Everything in the data below is left aside except the lines from the one containing "Spreads and Jams" through the one containing "Branston Baked Beans | None |"; repeat those exactly.

*** EXERCISE MATERIAL ***

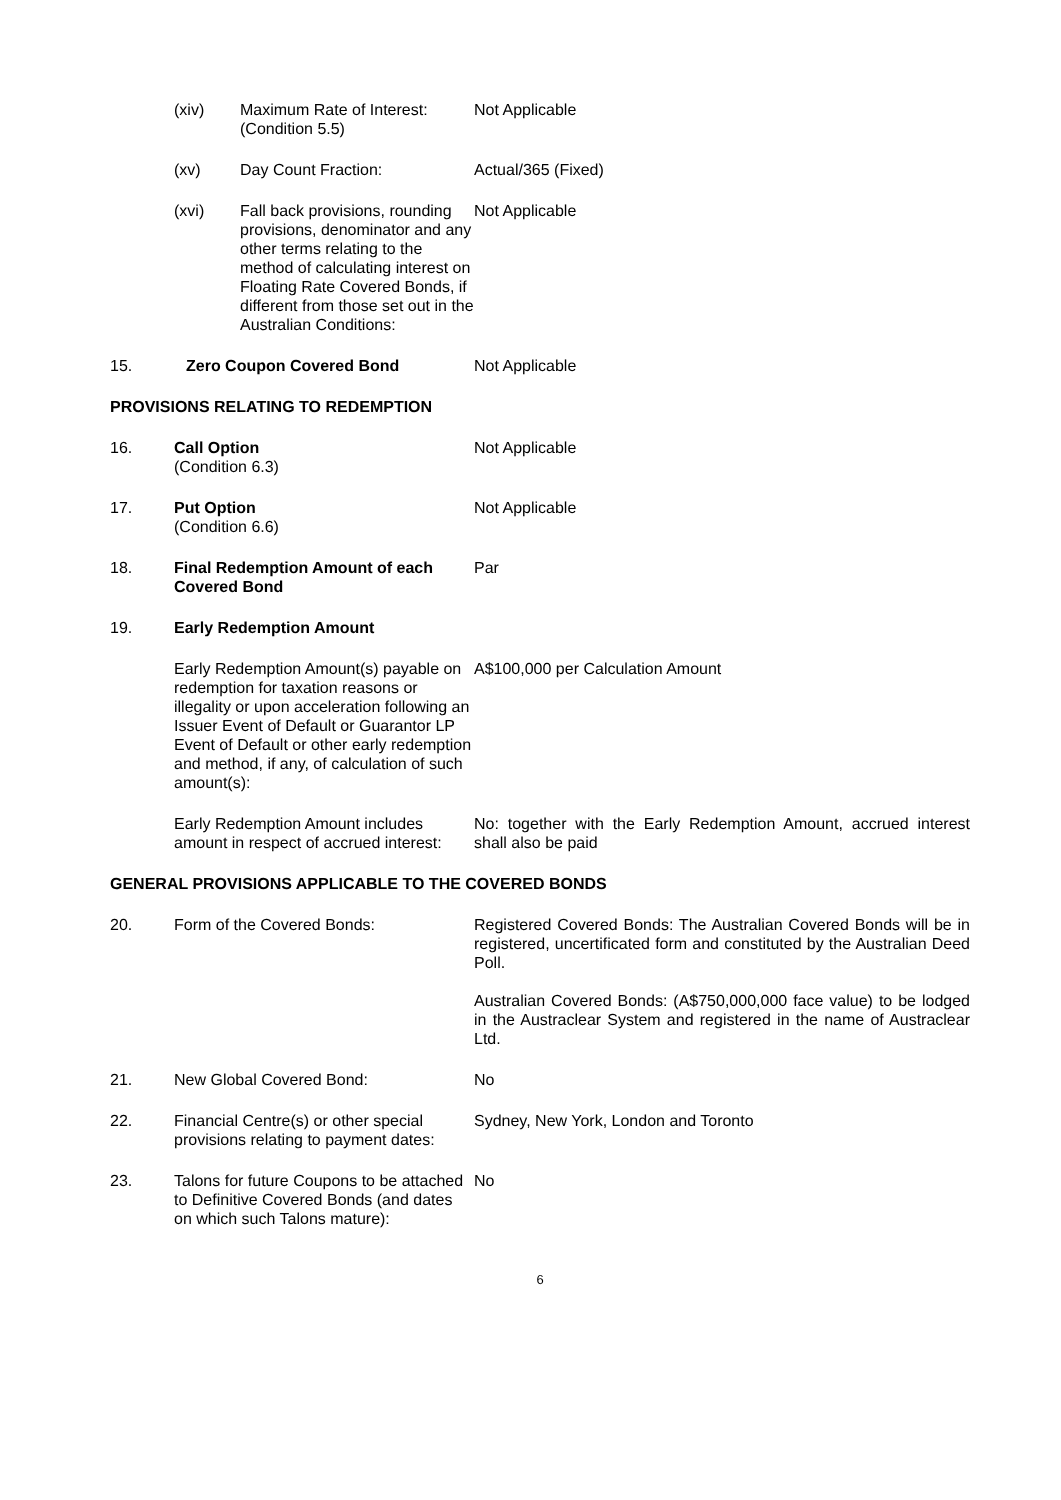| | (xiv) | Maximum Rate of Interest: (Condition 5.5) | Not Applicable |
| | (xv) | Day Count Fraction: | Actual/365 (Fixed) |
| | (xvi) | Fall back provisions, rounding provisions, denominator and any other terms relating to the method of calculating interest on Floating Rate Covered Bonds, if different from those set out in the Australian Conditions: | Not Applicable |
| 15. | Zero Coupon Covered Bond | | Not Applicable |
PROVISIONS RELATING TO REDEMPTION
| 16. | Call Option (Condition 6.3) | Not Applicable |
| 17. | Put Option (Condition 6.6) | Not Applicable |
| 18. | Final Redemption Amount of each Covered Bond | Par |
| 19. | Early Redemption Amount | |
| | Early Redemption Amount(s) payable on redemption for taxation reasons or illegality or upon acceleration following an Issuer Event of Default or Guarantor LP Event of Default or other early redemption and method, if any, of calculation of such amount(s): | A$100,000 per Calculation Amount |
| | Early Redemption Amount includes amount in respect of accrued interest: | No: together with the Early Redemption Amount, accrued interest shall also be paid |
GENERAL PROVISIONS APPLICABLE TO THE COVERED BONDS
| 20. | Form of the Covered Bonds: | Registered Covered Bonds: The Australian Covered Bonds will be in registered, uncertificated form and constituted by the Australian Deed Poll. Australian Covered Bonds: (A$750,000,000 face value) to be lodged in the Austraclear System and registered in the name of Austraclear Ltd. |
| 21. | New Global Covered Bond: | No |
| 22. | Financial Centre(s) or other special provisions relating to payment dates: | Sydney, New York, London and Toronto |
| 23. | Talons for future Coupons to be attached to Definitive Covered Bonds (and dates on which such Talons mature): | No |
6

*** End of EXERCISE MATERIAL ***
*** EXERCISE MATERIAL ***

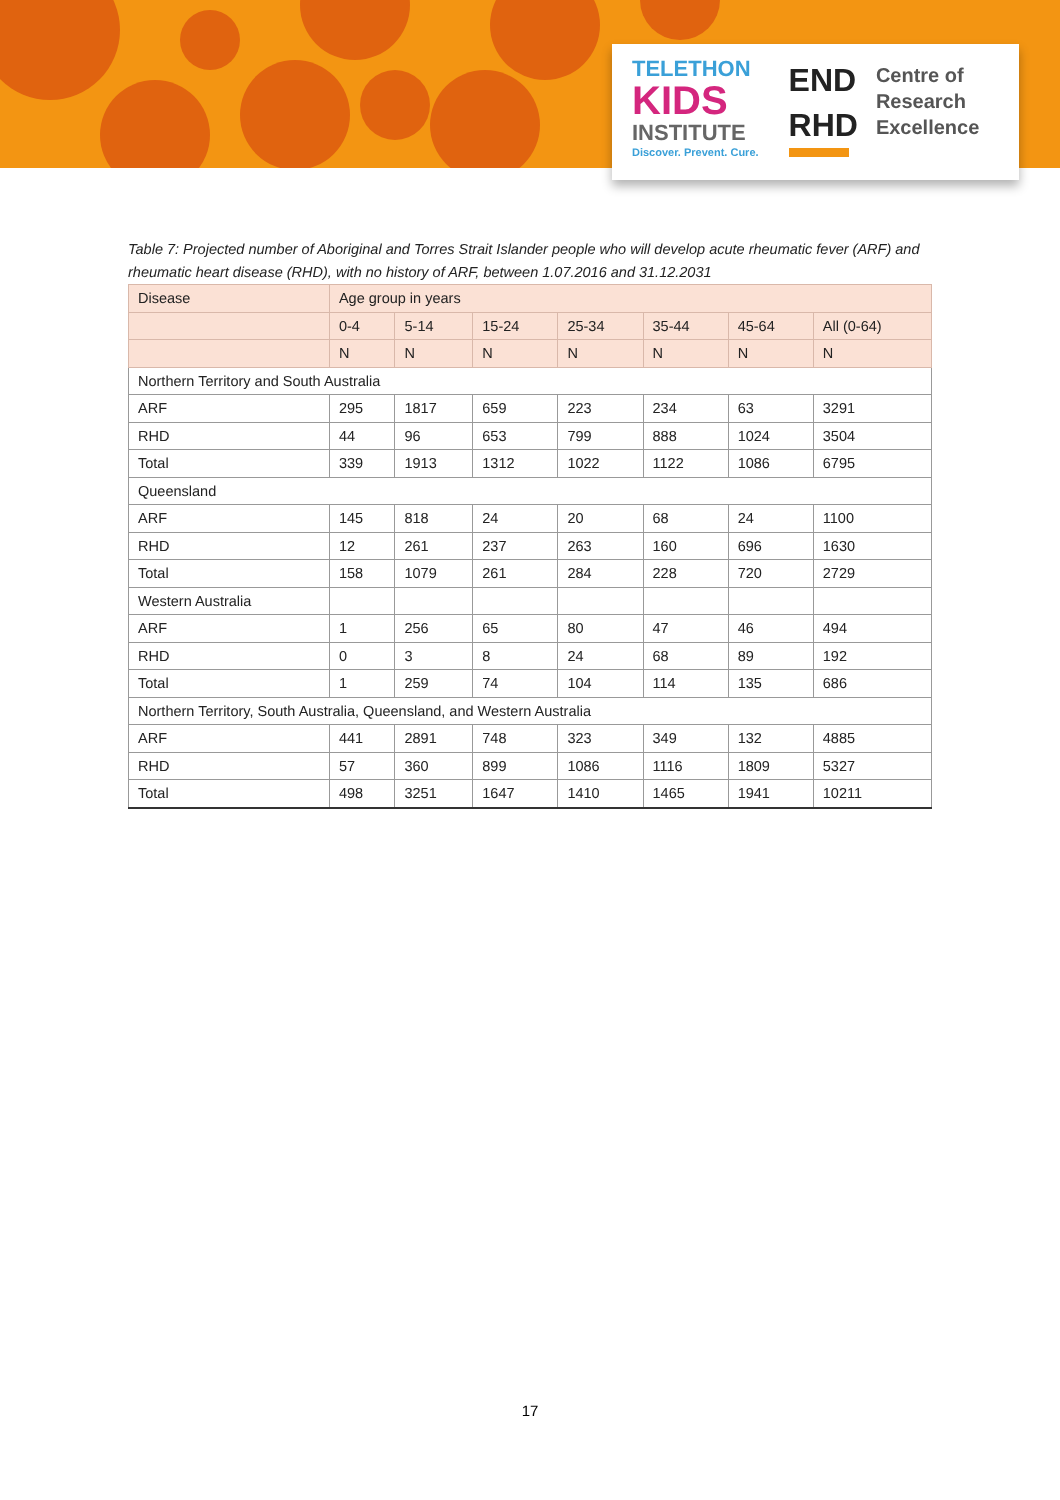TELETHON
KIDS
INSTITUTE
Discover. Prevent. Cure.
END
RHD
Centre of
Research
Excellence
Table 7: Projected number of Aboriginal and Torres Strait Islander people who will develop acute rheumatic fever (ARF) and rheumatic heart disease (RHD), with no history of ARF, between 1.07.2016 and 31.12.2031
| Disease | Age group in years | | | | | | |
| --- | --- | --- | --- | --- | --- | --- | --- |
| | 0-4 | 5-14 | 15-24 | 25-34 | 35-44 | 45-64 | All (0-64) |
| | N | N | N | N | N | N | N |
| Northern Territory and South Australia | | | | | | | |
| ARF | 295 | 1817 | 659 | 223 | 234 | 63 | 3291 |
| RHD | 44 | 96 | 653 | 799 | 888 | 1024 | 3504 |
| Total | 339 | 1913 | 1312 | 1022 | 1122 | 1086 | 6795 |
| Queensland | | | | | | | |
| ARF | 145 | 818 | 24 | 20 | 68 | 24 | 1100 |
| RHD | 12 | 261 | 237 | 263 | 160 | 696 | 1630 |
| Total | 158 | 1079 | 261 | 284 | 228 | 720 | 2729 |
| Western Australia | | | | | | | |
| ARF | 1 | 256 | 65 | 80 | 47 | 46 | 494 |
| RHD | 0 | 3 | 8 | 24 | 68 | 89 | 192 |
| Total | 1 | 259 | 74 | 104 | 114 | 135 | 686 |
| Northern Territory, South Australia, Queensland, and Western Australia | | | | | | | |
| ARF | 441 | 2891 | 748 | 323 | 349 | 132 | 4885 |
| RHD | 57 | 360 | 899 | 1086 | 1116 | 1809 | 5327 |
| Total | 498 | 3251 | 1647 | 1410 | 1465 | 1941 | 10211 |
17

*** End of EXERCISE MATERIAL ***
*** EXERCISE MATERIAL ***

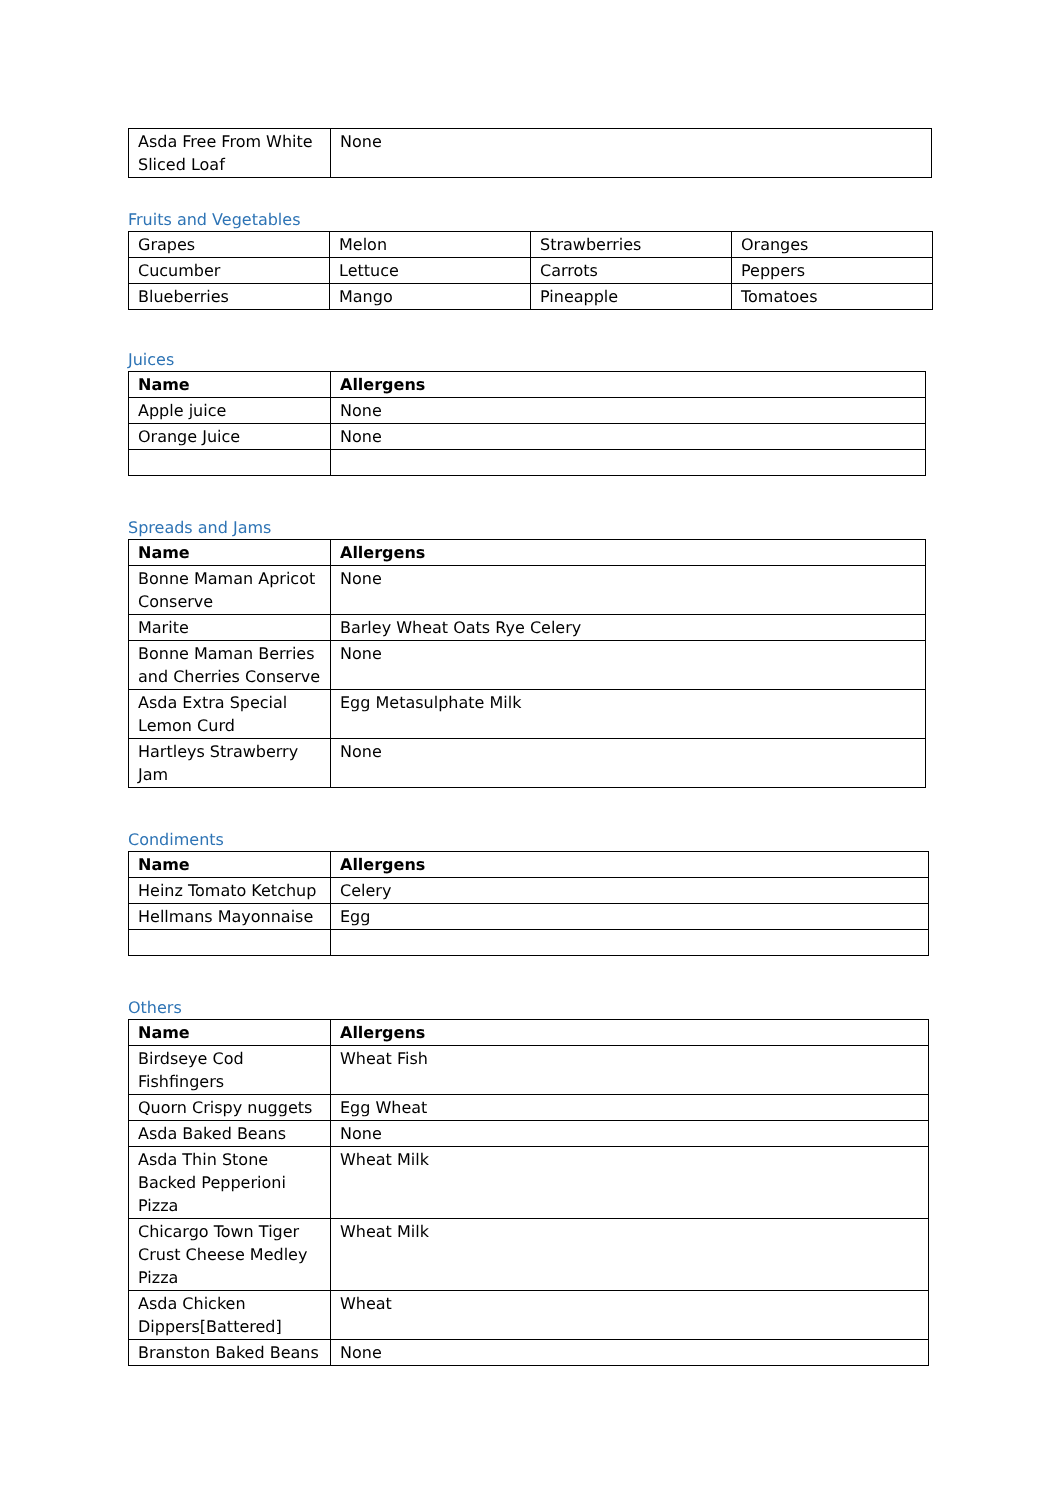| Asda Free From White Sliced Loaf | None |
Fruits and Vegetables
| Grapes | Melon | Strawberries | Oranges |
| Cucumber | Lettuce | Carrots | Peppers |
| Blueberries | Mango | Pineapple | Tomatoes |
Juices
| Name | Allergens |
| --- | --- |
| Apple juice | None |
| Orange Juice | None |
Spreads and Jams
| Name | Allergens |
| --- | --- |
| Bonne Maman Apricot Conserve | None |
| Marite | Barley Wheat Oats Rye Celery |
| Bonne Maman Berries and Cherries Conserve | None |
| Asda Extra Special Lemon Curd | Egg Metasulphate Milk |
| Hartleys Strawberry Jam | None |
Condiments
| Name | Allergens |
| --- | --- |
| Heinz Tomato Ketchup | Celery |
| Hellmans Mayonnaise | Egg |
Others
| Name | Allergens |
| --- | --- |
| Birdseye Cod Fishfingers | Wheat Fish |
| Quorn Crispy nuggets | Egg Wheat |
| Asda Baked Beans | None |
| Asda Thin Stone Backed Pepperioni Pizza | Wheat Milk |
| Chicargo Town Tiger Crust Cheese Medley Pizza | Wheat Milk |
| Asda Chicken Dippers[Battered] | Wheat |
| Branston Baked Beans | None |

*** End of EXERCISE MATERIAL ***

- **THE COMPLETED TASK**:
Spreads and Jams
| Name | Allergens |
| --- | --- |
| Bonne Maman Apricot Conserve | None |
| Marite | Barley Wheat Oats Rye Celery |
| Bonne Maman Berries and Cherries Conserve | None |
| Asda Extra Special Lemon Curd | Egg Metasulphate Milk |
| Hartleys Strawberry Jam | None |
Condiments
| Name | Allergens |
| --- | --- |
| Heinz Tomato Ketchup | Celery |
| Hellmans Mayonnaise | Egg |
Others
| Name | Allergens |
| --- | --- |
| Birdseye Cod Fishfingers | Wheat Fish |
| Quorn Crispy nuggets | Egg Wheat |
| Asda Baked Beans | None |
| Asda Thin Stone Backed Pepperioni Pizza | Wheat Milk |
| Chicargo Town Tiger Crust Cheese Medley Pizza | Wheat Milk |
| Asda Chicken Dippers[Battered] | Wheat |
| Branston Baked Beans | None |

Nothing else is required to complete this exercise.